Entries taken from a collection

....

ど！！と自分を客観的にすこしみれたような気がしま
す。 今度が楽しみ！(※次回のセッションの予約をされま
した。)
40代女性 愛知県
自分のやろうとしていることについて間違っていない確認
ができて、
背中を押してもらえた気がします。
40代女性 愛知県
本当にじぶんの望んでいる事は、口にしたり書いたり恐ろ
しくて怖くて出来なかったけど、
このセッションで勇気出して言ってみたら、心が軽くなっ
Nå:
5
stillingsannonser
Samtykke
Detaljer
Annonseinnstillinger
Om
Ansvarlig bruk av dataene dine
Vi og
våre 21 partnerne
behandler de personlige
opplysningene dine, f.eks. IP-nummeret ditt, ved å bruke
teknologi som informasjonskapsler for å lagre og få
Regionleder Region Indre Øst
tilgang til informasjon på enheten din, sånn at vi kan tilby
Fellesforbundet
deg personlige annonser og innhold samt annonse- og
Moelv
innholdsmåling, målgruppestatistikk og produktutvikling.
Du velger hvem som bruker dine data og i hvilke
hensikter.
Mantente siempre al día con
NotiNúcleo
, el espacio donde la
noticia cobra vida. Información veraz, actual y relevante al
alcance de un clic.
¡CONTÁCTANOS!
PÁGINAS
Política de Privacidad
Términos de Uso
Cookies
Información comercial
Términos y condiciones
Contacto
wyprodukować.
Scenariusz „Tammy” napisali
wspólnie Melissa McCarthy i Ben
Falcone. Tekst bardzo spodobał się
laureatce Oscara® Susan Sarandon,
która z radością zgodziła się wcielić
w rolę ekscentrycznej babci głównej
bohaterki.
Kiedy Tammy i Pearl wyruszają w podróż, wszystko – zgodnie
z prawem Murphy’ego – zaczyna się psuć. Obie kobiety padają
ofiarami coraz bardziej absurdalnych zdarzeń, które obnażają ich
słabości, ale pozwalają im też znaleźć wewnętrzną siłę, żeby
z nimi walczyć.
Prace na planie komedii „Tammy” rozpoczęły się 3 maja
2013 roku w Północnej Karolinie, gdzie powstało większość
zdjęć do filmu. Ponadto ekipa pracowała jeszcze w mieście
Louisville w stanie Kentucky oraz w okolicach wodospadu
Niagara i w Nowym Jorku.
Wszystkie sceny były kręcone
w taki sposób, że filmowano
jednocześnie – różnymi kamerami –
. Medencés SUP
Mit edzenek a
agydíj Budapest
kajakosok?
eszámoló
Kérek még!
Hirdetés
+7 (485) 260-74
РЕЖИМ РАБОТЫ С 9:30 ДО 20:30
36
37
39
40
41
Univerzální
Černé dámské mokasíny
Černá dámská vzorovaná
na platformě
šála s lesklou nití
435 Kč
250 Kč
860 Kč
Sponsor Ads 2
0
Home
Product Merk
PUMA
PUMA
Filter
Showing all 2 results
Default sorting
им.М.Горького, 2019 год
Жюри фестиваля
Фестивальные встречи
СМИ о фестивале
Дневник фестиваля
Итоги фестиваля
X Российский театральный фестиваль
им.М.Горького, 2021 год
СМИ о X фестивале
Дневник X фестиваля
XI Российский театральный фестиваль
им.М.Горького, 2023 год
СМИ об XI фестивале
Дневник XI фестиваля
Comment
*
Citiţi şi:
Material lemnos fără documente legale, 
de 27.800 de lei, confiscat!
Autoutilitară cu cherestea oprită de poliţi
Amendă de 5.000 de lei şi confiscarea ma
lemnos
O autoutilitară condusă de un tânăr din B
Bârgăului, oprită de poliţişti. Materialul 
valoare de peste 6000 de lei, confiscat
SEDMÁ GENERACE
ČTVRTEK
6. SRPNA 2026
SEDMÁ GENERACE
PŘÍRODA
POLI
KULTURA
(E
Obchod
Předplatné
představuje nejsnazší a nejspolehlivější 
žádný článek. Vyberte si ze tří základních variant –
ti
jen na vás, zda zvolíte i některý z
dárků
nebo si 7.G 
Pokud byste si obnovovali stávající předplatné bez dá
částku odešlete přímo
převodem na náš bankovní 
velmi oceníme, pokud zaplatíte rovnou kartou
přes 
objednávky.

....

Exercise objective:
Every line from the one containing "им.М.Горького, 2019 год" to the close of the records must be reproduced exactly. Include both ends and nothing more.

Solution:
им.М.Горького, 2019 год
Жюри фестиваля
Фестивальные встречи
СМИ о фестивале
Дневник фестиваля
Итоги фестиваля
X Российский театральный фестиваль
им.М.Горького, 2021 год
СМИ о X фестивале
Дневник X фестиваля
XI Российский театральный фестиваль
им.М.Горького, 2023 год
СМИ об XI фестивале
Дневник XI фестиваля
Comment
*
Citiţi şi:
Material lemnos fără documente legale, 
de 27.800 de lei, confiscat!
Autoutilitară cu cherestea oprită de poliţi
Amendă de 5.000 de lei şi confiscarea ma
lemnos
O autoutilitară condusă de un tânăr din B
Bârgăului, oprită de poliţişti. Materialul 
valoare de peste 6000 de lei, confiscat
SEDMÁ GENERACE
ČTVRTEK
6. SRPNA 2026
SEDMÁ GENERACE
PŘÍRODA
POLI
KULTURA
(E
Obchod
Předplatné
představuje nejsnazší a nejspolehlivější 
žádný článek. Vyberte si ze tří základních variant –
ti
jen na vás, zda zvolíte i některý z
dárků
nebo si 7.G 
Pokud byste si obnovovali stávající předplatné bez dá
částku odešlete přímo
převodem na náš bankovní 
velmi oceníme, pokud zaplatíte rovnou kartou
přes 
objednávky.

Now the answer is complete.